- [Record extracts]
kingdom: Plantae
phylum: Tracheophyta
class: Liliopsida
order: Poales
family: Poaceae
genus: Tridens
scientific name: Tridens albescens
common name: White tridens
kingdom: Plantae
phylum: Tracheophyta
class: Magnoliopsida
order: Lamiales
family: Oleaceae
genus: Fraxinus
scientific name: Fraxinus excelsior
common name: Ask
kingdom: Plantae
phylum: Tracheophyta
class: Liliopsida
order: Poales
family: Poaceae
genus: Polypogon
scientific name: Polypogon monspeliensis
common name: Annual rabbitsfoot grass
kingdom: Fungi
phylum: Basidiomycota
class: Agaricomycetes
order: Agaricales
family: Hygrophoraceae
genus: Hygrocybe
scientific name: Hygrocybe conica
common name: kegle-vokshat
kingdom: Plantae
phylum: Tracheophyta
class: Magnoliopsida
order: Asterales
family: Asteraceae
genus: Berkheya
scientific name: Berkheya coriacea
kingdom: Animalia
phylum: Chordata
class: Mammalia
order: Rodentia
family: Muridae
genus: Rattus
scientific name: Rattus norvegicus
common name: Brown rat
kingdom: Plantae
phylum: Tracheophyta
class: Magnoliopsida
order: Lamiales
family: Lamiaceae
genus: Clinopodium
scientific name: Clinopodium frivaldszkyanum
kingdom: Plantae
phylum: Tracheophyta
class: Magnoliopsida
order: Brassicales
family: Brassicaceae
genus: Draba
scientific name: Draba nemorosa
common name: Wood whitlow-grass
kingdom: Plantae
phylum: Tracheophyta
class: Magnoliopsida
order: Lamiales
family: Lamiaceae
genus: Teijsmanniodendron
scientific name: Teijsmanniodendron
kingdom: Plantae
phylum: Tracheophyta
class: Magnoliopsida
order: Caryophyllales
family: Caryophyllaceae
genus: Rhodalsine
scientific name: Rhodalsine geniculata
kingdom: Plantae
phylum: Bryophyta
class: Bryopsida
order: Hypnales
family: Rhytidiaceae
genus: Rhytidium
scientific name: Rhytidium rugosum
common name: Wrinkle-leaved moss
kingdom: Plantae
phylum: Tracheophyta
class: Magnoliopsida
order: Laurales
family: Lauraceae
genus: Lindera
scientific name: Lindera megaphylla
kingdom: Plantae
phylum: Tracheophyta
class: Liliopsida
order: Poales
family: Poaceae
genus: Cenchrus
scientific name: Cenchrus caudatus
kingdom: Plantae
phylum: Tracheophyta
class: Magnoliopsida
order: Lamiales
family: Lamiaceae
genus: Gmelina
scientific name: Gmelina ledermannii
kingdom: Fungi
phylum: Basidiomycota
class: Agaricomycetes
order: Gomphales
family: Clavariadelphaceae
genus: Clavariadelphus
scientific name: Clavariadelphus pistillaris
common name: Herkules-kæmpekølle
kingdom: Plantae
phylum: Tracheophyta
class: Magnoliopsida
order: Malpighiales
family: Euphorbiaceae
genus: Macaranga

- [Objective] Render the material from its first line through the line containing "genus: Hygrocybe" as a JSON list of strings, one string per line, with blank lines omitted.

- [Written answer]
[
  "kingdom: Plantae",
  "phylum: Tracheophyta",
  "class: Liliopsida",
  "order: Poales",
  "family: Poaceae",
  "genus: Tridens",
  "scientific name: Tridens albescens",
  "common name: White tridens",
  "kingdom: Plantae",
  "phylum: Tracheophyta",
  "class: Magnoliopsida",
  "order: Lamiales",
  "family: Oleaceae",
  "genus: Fraxinus",
  "scientific name: Fraxinus excelsior",
  "common name: Ask",
  "kingdom: Plantae",
  "phylum: Tracheophyta",
  "class: Liliopsida",
  "order: Poales",
  "family: Poaceae",
  "genus: Polypogon",
  "scientific name: Polypogon monspeliensis",
  "common name: Annual rabbitsfoot grass",
  "kingdom: Fungi",
  "phylum: Basidiomycota",
  "class: Agaricomycetes",
  "order: Agaricales",
  "family: Hygrophoraceae",
  "genus: Hygrocybe"
]